Zebra, $5.99, ISBN 0-8217-7406-9
Contemporary Romance, 2003
What a tease. For the first ten or so pages, I’m halfway in love with the hero Eric Stewart. A self-made fellow that made his fortune in garbage disposal, he spends his free time making “art sculptures” out of rubbish while cleaning up his dismal underachieving sisters’ messes and sleeping with the wrong women. What charms me though is how this man maintains his often politically incorrect yet infectious good-natured joie de vivre in life.
Then the heroine shows up.
Then the stupid things begin to pile up.
What happens is that Eric’s sisters (one hopelessly codependent and spineless, one an astrology-freak, and another is a somewhat sane sister) get together and decide that they just cannot live one day more seeing their brother single and jolly. No, Eric must get married! Why? I don’t know. Must be a Sisters of the Corn thing. And their plan is this: they will match up Eric to sister Karen’s long-lost-now-found-again friend Tessa McBride and to do this, they will buy Eric a membership at Synchronicity, the dating and matchmaking agency Tessa works at! They just assume that Eric will resist the gift and make a nuisance of himself with Tessa. How this will endear him to Tessa is beyond me, but hey, I guess even twits have to start somewhere, may as well be from the rock bottom.
They have no idea that Eric and Tessa had sex a long time ago when she was eighteen and sexually dysfunctional, and they parted on unfriendly terms. This lovely bit of history between them will compel both to behave in various degrees of asinine.
Eric hates the gift. He wants a refund for his sisters. But Tessa refuses to give him a refund, and so this man, who’s worth one and a half million dollars on paper, cannot just write this gift off and buy the sisters a nice present for their birthdays. No, he will go on dates and then act so badly that the dates will all complain and Synchronicity will have to refund him. (I’m sure it’s in any decent Term of Service that if Eric behaves this way, they can easily cut him off without a refund, but hey, I’m not the author clutching at straws at the bottom of the barrel here.) If I factor in the fact that Eric is forty, I am starting to feel a headache coming on.

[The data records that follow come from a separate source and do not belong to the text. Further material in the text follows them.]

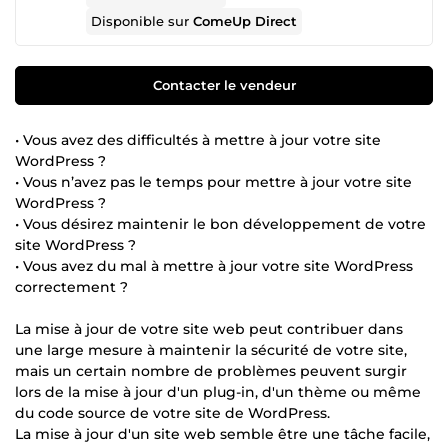
Disponible sur
ComeUp Direct
Contacter le vendeur
• Vous avez des difficultés à mettre à jour votre site
WordPress ?
• Vous n’avez pas le temps pour mettre à jour votre site
WordPress ?
• Vous désirez maintenir le bon développement de votre
site WordPress ?
• Vous avez du mal à mettre à jour votre site WordPress
correctement ?
La mise à jour de votre site web peut contribuer dans
une large mesure à maintenir la sécurité de votre site,
mais un certain nombre de problèmes peuvent surgir
lors de la mise à jour d'un plug-in, d'un thème ou même
du code source de votre site de WordPress.
La mise à jour d'un site web semble être une tâche facile,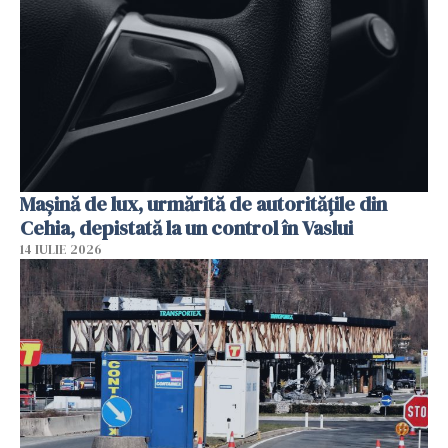
Mașină de lux, urmărită de autoritățile din
Cehia, depistată la un control în Vaslui
14 IULIE 2026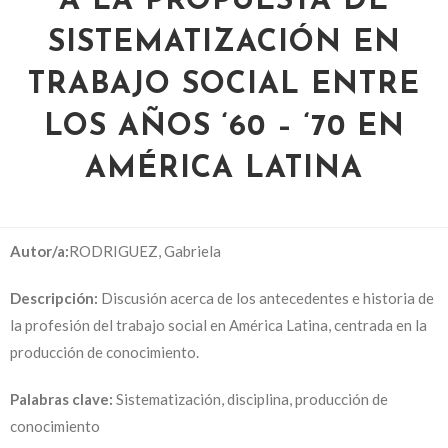
A LA PROPUESTA DE
SISTEMATIZACIÓN EN
TRABAJO SOCIAL ENTRE
LOS AÑOS ‘60 – ‘70 EN
AMÉRICA LATINA
Autor/a:
RODRIGUEZ, Gabriela
Descripción:
Di
scusión acerca de los antecedentes e historia de
la profesión del trabajo social en América Latina, centrada en la
producción de conocimiento
.
Palabras clave:
Sistematización, disciplina, producción de
conocimiento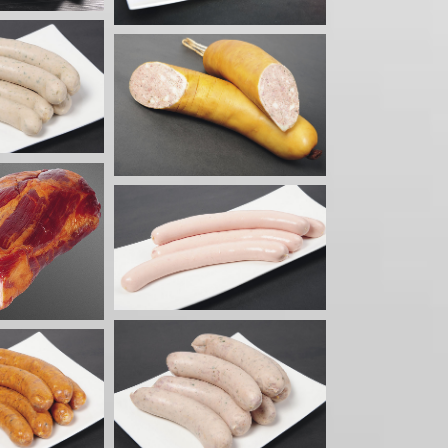
 foie paysanne
es à tartiner
blanche crue
es à griller
se blanche
ysanne
es à griller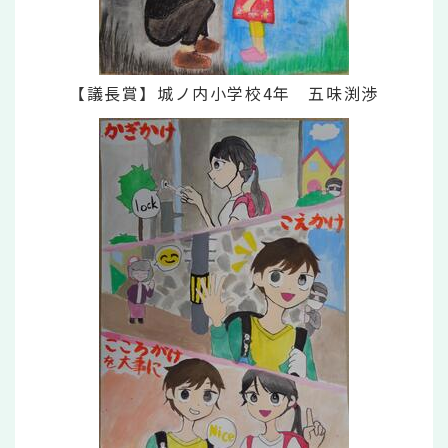
【議長賞】城ノ内小学校4年 五味渕渉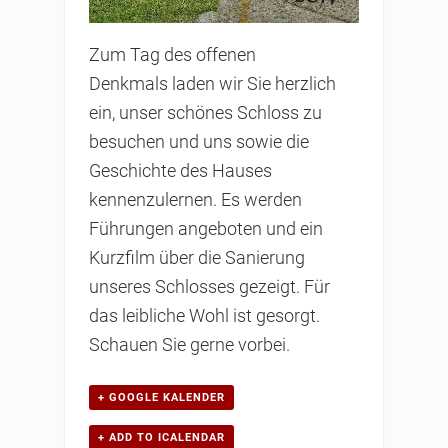
Zum Tag des offenen
Denkmals laden wir Sie herzlich
ein, unser schönes Schloss zu
besuchen und uns sowie die
Geschichte des Hauses
kennenzulernen. Es werden
Führungen angeboten und ein
Kurzfilm über die Sanierung
unseres Schlosses gezeigt. Für
das leibliche Wohl ist gesorgt.
Schauen Sie gerne vorbei.
+ GOOGLE KALENDER
+ ADD TO ICALENDAR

Tessa is a most unlikable heroine. She is always bitching in a caustic manner, but she doesn’t have the decency to bitch with style, wit, or humor. It’s just bitch, bitch, bitch. Everything that comes out of her mouth is a litany of complains or whines. As a result, I don’t know what on earth Eric sees in this woman. It doesn’t help that the author, instead of trying to flesh out the relationship, adds in a lot of noise. Karen, the professional victim, keeps getting victimized until her abusive almost ex-husband dies and she goes nuts in her hair salon job. Karen may be interesting if her story is developed better, but as it is, she’s a horribly idiotic creature often too spineless and passive for me to waste any sympathy over. There’s also an underdeveloped subplot where the sole sane sister, Sophie, is in love with Eric’s dim bulb buddy Rocky but Rocky is too dense to see it. The other sister, Anna, isn’t aware that her over-the-top antics like acting most ridiculously over astrology is driving her husband nuts. Again, a barely developed subplot. Also present in embryonic subplot stage is Tessa’s boss Clara and her impending divorce with a husband so obnoxious that I’m hard pressed to even feel sorry for Clara.
That’s the biggest problem with Straight to the Heart. It’s very loud because there are so many characters and most of them are behaving in very outlandishly stupid ways. It is hard to imagine any sane person doing half the convoluted things these people do in the story. At the same time, with Tessa acting like a PMS monster, the utter whackjob Anna just begging to be put down and out of her misery, and the utterly useless and spineless Karen making me itch to slap some sense into her, the author is doing a very good job making me hate every single woman in this story – maybe Sophie being the exception here – instead of making me care for their predicaments. And in the meantime, I start out liking Eric and I end up wishing he will just go far, far away and take the horrible women along with him.